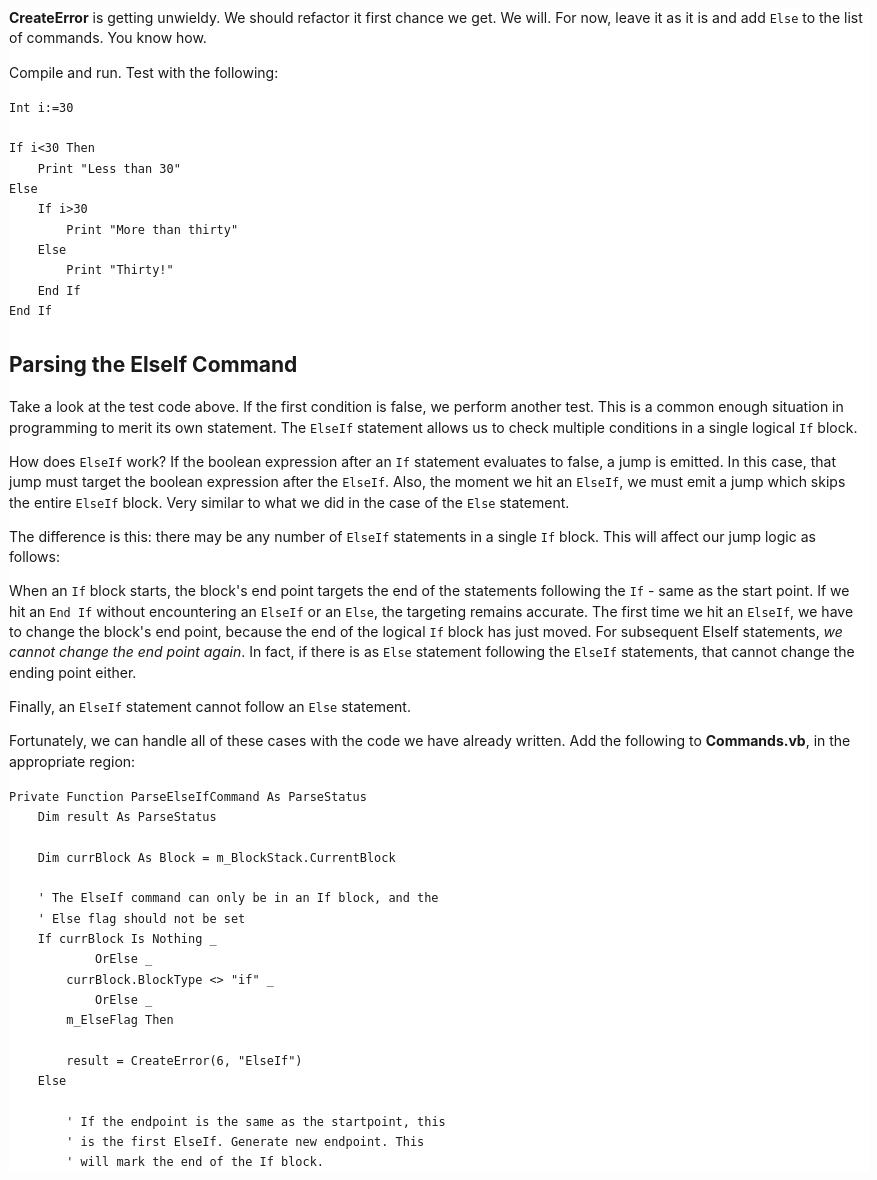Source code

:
 ```vbnet
```

**CreateError** is getting unwieldy. We should refactor it first chance we get. We will. For now, leave it as it is and add `Else` to the list of commands. You know how.

Compile and run. Test with the following:

```sic
Int i:=30

If i<30 Then
    Print "Less than 30"
Else
    If i>30
        Print "More than thirty"
    Else
        Print "Thirty!"
    End If
End If
```

## Parsing the ElseIf Command

Take a look at the test code above. If the first condition is false, we perform another test. This is a common enough situation in programming to merit its own statement. The `ElseIf` statement allows us to check multiple conditions in a single logical `If` block.

How does `ElseIf` work? If the boolean expression after an `If` statement evaluates to false, a jump is emitted. In this case, that jump  must target the boolean expression after the `ElseIf`. Also, the moment we hit an `ElseIf`, we must emit a jump which skips the entire `ElseIf` block. Very similar to what we did in the case of the `Else` statement.

The difference is this: there may be any number of `ElseIf` statements in a single `If` block. This will affect our jump logic as follows:

When an `If` block starts, the block's end point targets the end of the statements following the `If` - same as the start point. If we hit an `End If` without encountering an `ElseIf` or an `Else`, the targeting remains accurate. The first time we hit an `ElseIf`, we have to change the block's end point, because the end of the logical `If` block has just moved. For subsequent ElseIf statements, _we cannot change the end point again_. In fact, if there is as `Else` statement following the `ElseIf` statements, that cannot change the ending point either. 

Finally, an `ElseIf` statement cannot follow an `Else` statement.

Fortunately, we can handle all of these cases with the code we have already written. Add the following to **Commands.vb**, in the appropriate region:

```vbnet
Private Function ParseElseIfCommand As ParseStatus
    Dim result As ParseStatus

    Dim currBlock As Block = m_BlockStack.CurrentBlock
    
    ' The ElseIf command can only be in an If block, and the
    ' Else flag should not be set
    If currBlock Is Nothing _
            OrElse _
        currBlock.BlockType <> "if" _
            OrElse _
        m_ElseFlag Then

        result = CreateError(6, "ElseIf")
    Else
    
        ' If the endpoint is the same as the startpoint, this
        ' is the first ElseIf. Generate new endpoint. This 
        ' will mark the end of the If block.
```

□ □ □ □

> Exercise aim
Which of the lines above carry the string "ParseStatus"? Copy every one.

> Response for this exercise
Private Function ParseElseIfCommand As ParseStatus
    Dim result As ParseStatus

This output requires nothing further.